Are you drilling into the wishlist itself? If you just look at the top level (Show upcoming matches), it lists shows for all wishlists and that is a shorter list. Those are limited to a number of shows (10 items) which may appear to be 3 days. (I have one wishlist that only has two items and the second is 10 days out.)

Select the wishlist itself to see the full list for that wishlist.


----------



## Mikeguy (Jul 28, 2005)

Yep, this is looking within the specific wishlist itself. Checking just now, my Movies upcoming list goes thru noon on Wednesday, July 17, and shows a total of (exactly) 300 hits. Based on that round number, I have a working guess that that is the limit for the number of shows for the database to display. 

Again, this is under my Movies wishlist. If I apply the Movies filter to the Live Guide (by pressing the "C" button and choosing movies), I get a Guide listing of movies for the entire duration of the Guide.


----------



## Mikeguy (Jul 28, 2005)

Followed up again this morning with my Movies wishlist (I'm just curious here), and this morning it shows the next 3 days plus 3 hours or so of hits (yesterday it was around 2 days 18 hours). Once again, showing the next upcoming 300 (exactly) hits. Making me think that there indeed is a 300-hit limit to what a wishlist will show.


----------

## INPUT DATA
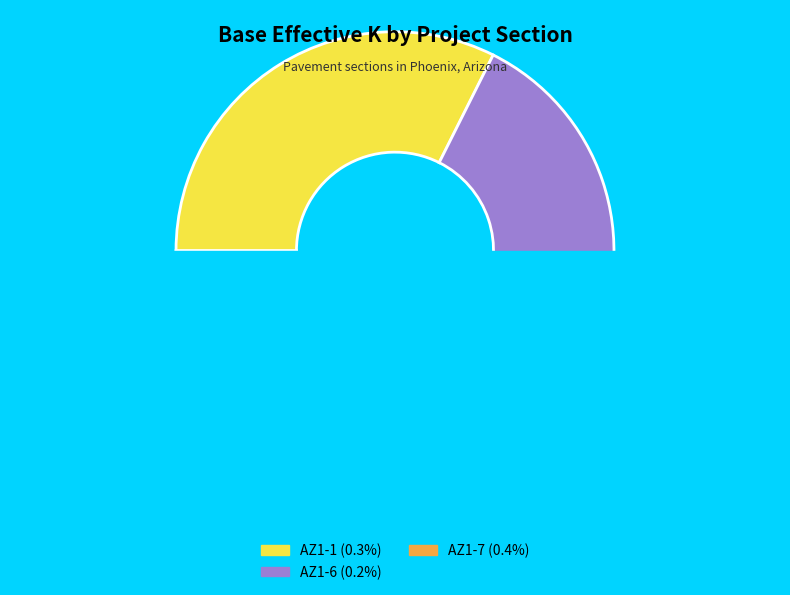

Which category has the smallest portion of the pie?

AZ1-6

## WHAT THE TASK REQUIRES
From the wishlist thread above, return word for word the passage that begins at "Select the wishlist" and stops after "database to display.".

## EXERCISE ANSWER
Select the wishlist itself to see the full list for that wishlist.


----------



## Mikeguy (Jul 28, 2005)

Yep, this is looking within the specific wishlist itself. Checking just now, my Movies upcoming list goes thru noon on Wednesday, July 17, and shows a total of (exactly) 300 hits. Based on that round number, I have a working guess that that is the limit for the number of shows for the database to display.